New therapy at Mayo Clinic helps cancer patients keep hair

JACKSONVILLE, Fla. — It’s a process that looks a little strange -- and for those who have gone through it, it's one that feels even stranger.

“Essentially, your head is frozen for seven hours. It’s not comfortable, but it's worth it and it kind of feels like an ice cream headache,” Kristin Ferguson said.

Ferguson got “cold cap” treatments at Mayo Clinic while she was battling breast cancer earlier this year. For Ferguson and many other women, the thought of losing hair was daunting.

“I have three boys and I didn't want them to think I was sick,” Ferguson said.

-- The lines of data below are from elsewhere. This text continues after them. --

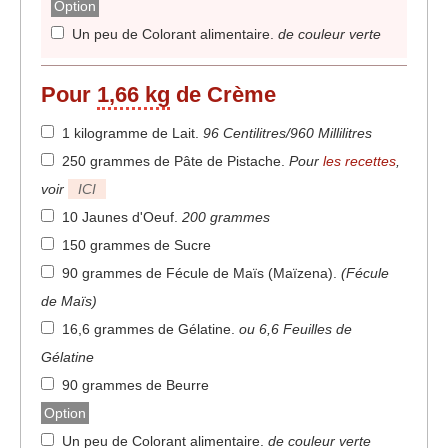
Option
Un peu de Colorant alimentaire
.
de couleur verte
Pour
1,66 kg
de Crème
1 kilogramme de Lait
.
96 Centilitres/960 Millilitres
250 grammes de Pâte de Pistache
.
Pour
les recettes
,
voir
ICI
10 Jaunes d'Oeuf
.
200 grammes
150 grammes de Sucre
90 grammes de Fécule de Maïs (Maïzena)
.
(Fécule
de Maïs)
16,6 grammes de Gélatine
.
ou 6,6 Feuilles de
Gélatine
90 grammes de Beurre
Option
Un peu de Colorant alimentaire
.
de couleur verte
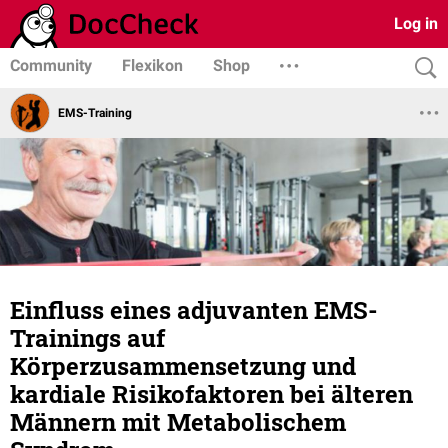
Log in
Community
Flexikon
Shop
EMS-Training
Einfluss eines adjuvanten EMS-
Trainings auf
Körperzusammensetzung und
kardiale Risikofaktoren bei älteren
Männern mit Metabolischem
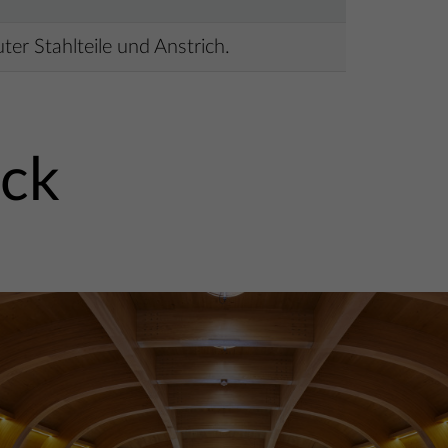
ter Stahlteile und Anstrich.
ick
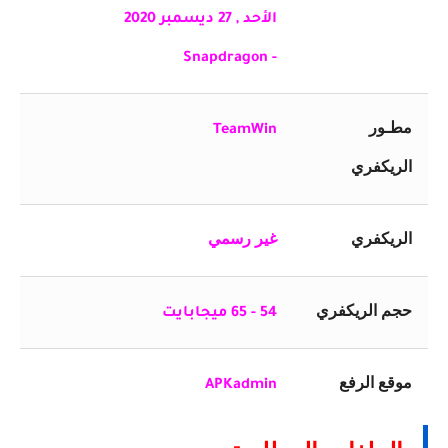
الأحد , 27 ديسمبر 2020
- Snapdragon
مطـور
TeamWin
الريكفري
الريكفري
غير رسمي
حجم الريكفري
54 - 65 ميجابايت
موقع الرفع
APKadmin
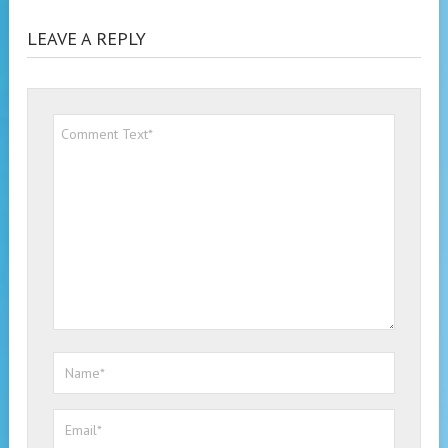
LEAVE A REPLY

Ferguson’s hair thinned slightly but still remained full during chemo thanks to this new technology.

The Mayo Clinic now has its own machine. Each treatment is $400, and according to Mayo officials, has a 70-80 percent success rate.

“While the chemo is circulating around in our body, we can try to preserve certain part of our body by keeping them cold," Dr. Saranya Chumsri, a breast cancer specialist at Mayo, said.

Ferguson said going through breast cancer is tough enough, so having one less thing to worry about like losing your hair is a blessing. She hopes her cold cap story encourages women far and wide.

“If this reaches anybody, I hope they would do that because it's definitely worth it," Ferguson said.